(Extracted records)
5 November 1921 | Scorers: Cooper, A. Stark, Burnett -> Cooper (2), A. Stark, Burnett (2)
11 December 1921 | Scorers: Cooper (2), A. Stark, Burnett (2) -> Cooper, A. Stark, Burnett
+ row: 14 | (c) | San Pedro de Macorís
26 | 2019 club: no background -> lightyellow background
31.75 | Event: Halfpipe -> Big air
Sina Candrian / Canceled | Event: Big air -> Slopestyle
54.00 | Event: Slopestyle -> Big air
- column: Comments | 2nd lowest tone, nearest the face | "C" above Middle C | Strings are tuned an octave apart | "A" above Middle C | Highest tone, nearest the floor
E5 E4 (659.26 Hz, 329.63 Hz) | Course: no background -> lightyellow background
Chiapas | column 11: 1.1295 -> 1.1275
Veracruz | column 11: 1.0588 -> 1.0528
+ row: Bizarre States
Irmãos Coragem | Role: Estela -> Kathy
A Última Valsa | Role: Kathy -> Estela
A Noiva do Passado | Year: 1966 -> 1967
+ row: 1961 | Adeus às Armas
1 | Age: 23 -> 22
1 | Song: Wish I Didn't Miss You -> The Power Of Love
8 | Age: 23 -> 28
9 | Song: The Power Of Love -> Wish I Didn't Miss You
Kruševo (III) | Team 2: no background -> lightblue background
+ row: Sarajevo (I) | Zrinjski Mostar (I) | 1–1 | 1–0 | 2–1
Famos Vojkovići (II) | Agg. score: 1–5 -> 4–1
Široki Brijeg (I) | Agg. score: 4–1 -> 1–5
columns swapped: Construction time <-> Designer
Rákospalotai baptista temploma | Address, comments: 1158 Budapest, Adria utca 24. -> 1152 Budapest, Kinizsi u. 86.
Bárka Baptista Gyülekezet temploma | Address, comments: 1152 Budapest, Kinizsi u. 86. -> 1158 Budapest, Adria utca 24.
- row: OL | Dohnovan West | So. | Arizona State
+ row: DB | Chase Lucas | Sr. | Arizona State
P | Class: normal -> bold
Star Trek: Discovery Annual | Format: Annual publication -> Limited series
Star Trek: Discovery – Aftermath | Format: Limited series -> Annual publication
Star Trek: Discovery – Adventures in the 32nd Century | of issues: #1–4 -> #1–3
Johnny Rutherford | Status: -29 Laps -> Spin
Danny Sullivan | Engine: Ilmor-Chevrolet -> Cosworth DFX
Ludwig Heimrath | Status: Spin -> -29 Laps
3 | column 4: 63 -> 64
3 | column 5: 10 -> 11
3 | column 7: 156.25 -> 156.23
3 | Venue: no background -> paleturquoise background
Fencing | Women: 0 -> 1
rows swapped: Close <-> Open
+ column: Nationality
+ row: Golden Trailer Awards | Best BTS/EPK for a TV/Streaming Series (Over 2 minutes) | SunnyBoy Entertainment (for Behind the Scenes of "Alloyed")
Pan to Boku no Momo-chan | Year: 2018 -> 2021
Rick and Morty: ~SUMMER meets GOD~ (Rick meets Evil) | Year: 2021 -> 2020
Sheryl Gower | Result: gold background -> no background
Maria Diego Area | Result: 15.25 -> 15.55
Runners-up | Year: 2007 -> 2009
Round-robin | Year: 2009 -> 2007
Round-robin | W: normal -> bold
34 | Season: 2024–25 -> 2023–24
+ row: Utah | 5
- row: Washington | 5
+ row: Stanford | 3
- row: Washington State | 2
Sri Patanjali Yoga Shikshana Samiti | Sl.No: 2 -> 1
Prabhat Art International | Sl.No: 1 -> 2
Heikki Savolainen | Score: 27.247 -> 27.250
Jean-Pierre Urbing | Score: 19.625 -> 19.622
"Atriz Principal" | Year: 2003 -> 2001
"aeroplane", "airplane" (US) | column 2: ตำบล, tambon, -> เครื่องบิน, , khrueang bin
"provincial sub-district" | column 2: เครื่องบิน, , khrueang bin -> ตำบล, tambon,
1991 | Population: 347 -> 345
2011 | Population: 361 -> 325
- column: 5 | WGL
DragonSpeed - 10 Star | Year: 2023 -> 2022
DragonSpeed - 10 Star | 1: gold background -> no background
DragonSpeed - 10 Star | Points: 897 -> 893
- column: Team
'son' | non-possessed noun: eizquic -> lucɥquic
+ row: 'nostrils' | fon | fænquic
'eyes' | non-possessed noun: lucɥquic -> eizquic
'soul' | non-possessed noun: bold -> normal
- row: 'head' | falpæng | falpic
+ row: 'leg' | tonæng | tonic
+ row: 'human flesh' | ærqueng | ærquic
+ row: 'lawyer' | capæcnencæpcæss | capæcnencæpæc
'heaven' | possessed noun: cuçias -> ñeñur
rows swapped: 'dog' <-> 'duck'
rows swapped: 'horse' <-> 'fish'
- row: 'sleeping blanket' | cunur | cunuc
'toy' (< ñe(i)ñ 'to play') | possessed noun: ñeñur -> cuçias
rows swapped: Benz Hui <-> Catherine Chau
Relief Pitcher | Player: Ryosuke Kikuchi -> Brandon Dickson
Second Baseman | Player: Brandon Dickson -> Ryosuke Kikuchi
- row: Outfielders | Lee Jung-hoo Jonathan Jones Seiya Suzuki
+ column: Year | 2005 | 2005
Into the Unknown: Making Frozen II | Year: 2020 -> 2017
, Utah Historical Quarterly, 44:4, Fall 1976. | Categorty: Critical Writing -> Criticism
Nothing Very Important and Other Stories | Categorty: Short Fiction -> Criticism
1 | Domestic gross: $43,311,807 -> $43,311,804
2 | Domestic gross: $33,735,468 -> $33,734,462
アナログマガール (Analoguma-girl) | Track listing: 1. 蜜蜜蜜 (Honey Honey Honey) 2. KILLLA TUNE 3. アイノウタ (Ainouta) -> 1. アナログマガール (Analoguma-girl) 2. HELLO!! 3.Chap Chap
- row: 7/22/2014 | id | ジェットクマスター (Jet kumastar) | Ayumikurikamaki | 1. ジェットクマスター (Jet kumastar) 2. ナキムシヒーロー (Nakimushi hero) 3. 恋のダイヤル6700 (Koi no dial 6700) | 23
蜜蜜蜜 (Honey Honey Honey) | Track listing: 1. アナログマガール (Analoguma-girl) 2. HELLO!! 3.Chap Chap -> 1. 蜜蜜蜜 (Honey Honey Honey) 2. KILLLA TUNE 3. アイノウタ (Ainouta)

| To do |
Can you reproduce every line of the material above, changing nothing?

| Response for this exercise |
5 November 1921 | Scorers: Cooper, A. Stark, Burnett -> Cooper (2), A. Stark, Burnett (2)
11 December 1921 | Scorers: Cooper (2), A. Stark, Burnett (2) -> Cooper, A. Stark, Burnett
+ row: 14 | (c) | San Pedro de Macorís
26 | 2019 club: no background -> lightyellow background
31.75 | Event: Halfpipe -> Big air
Sina Candrian / Canceled | Event: Big air -> Slopestyle
54.00 | Event: Slopestyle -> Big air
- column: Comments | 2nd lowest tone, nearest the face | "C" above Middle C | Strings are tuned an octave apart | "A" above Middle C | Highest tone, nearest the floor
E5 E4 (659.26 Hz, 329.63 Hz) | Course: no background -> lightyellow background
Chiapas | column 11: 1.1295 -> 1.1275
Veracruz | column 11: 1.0588 -> 1.0528
+ row: Bizarre States
Irmãos Coragem | Role: Estela -> Kathy
A Última Valsa | Role: Kathy -> Estela
A Noiva do Passado | Year: 1966 -> 1967
+ row: 1961 | Adeus às Armas
1 | Age: 23 -> 22
1 | Song: Wish I Didn't Miss You -> The Power Of Love
8 | Age: 23 -> 28
9 | Song: The Power Of Love -> Wish I Didn't Miss You
Kruševo (III) | Team 2: no background -> lightblue background
+ row: Sarajevo (I) | Zrinjski Mostar (I) | 1–1 | 1–0 | 2–1
Famos Vojkovići (II) | Agg. score: 1–5 -> 4–1
Široki Brijeg (I) | Agg. score: 4–1 -> 1–5
columns swapped: Construction time <-> Designer
Rákospalotai baptista temploma | Address, comments: 1158 Budapest, Adria utca 24. -> 1152 Budapest, Kinizsi u. 86.
Bárka Baptista Gyülekezet temploma | Address, comments: 1152 Budapest, Kinizsi u. 86. -> 1158 Budapest, Adria utca 24.
- row: OL | Dohnovan West | So. | Arizona State
+ row: DB | Chase Lucas | Sr. | Arizona State
P | Class: normal -> bold
Star Trek: Discovery Annual | Format: Annual publication -> Limited series
Star Trek: Discovery – Aftermath | Format: Limited series -> Annual publication
Star Trek: Discovery – Adventures in the 32nd Century | of issues: #1–4 -> #1–3
Johnny Rutherford | Status: -29 Laps -> Spin
Danny Sullivan | Engine: Ilmor-Chevrolet -> Cosworth DFX
Ludwig Heimrath | Status: Spin -> -29 Laps
3 | column 4: 63 -> 64
3 | column 5: 10 -> 11
3 | column 7: 156.25 -> 156.23
3 | Venue: no background -> paleturquoise background
Fencing | Women: 0 -> 1
rows swapped: Close <-> Open
+ column: Nationality
+ row: Golden Trailer Awards | Best BTS/EPK for a TV/Streaming Series (Over 2 minutes) | SunnyBoy Entertainment (for Behind the Scenes of "Alloyed")
Pan to Boku no Momo-chan | Year: 2018 -> 2021
Rick and Morty: ~SUMMER meets GOD~ (Rick meets Evil) | Year: 2021 -> 2020
Sheryl Gower | Result: gold background -> no background
Maria Diego Area | Result: 15.25 -> 15.55
Runners-up | Year: 2007 -> 2009
Round-robin | Year: 2009 -> 2007
Round-robin | W: normal -> bold
34 | Season: 2024–25 -> 2023–24
+ row: Utah | 5
- row: Washington | 5
+ row: Stanford | 3
- row: Washington State | 2
Sri Patanjali Yoga Shikshana Samiti | Sl.No: 2 -> 1
Prabhat Art International | Sl.No: 1 -> 2
Heikki Savolainen | Score: 27.247 -> 27.250
Jean-Pierre Urbing | Score: 19.625 -> 19.622
"Atriz Principal" | Year: 2003 -> 2001
"aeroplane", "airplane" (US) | column 2: ตำบล, tambon, -> เครื่องบิน, , khrueang bin
"provincial sub-district" | column 2: เครื่องบิน, , khrueang bin -> ตำบล, tambon,
1991 | Population: 347 -> 345
2011 | Population: 361 -> 325
- column: 5 | WGL
DragonSpeed - 10 Star | Year: 2023 -> 2022
DragonSpeed - 10 Star | 1: gold background -> no background
DragonSpeed - 10 Star | Points: 897 -> 893
- column: Team
'son' | non-possessed noun: eizquic -> lucɥquic
+ row: 'nostrils' | fon | fænquic
'eyes' | non-possessed noun: lucɥquic -> eizquic
'soul' | non-possessed noun: bold -> normal
- row: 'head' | falpæng | falpic
+ row: 'leg' | tonæng | tonic
+ row: 'human flesh' | ærqueng | ærquic
+ row: 'lawyer' | capæcnencæpcæss | capæcnencæpæc
'heaven' | possessed noun: cuçias -> ñeñur
rows swapped: 'dog' <-> 'duck'
rows swapped: 'horse' <-> 'fish'
- row: 'sleeping blanket' | cunur | cunuc
'toy' (< ñe(i)ñ 'to play') | possessed noun: ñeñur -> cuçias
rows swapped: Benz Hui <-> Catherine Chau
Relief Pitcher | Player: Ryosuke Kikuchi -> Brandon Dickson
Second Baseman | Player: Brandon Dickson -> Ryosuke Kikuchi
- row: Outfielders | Lee Jung-hoo Jonathan Jones Seiya Suzuki
+ column: Year | 2005 | 2005
Into the Unknown: Making Frozen II | Year: 2020 -> 2017
, Utah Historical Quarterly, 44:4, Fall 1976. | Categorty: Critical Writing -> Criticism
Nothing Very Important and Other Stories | Categorty: Short Fiction -> Criticism
1 | Domestic gross: $43,311,807 -> $43,311,804
2 | Domestic gross: $33,735,468 -> $33,734,462
アナログマガール (Analoguma-girl) | Track listing: 1. 蜜蜜蜜 (Honey Honey Honey) 2. KILLLA TUNE 3. アイノウタ (Ainouta) -> 1. アナログマガール (Analoguma-girl) 2. HELLO!! 3.Chap Chap
- row: 7/22/2014 | id | ジェットクマスター (Jet kumastar) | Ayumikurikamaki | 1. ジェットクマスター (Jet kumastar) 2. ナキムシヒーロー (Nakimushi hero) 3. 恋のダイヤル6700 (Koi no dial 6700) | 23
蜜蜜蜜 (Honey Honey Honey) | Track listing: 1. アナログマガール (Analoguma-girl) 2. HELLO!! 3.Chap Chap -> 1. 蜜蜜蜜 (Honey Honey Honey) 2. KILLLA TUNE 3. アイノウタ (Ainouta)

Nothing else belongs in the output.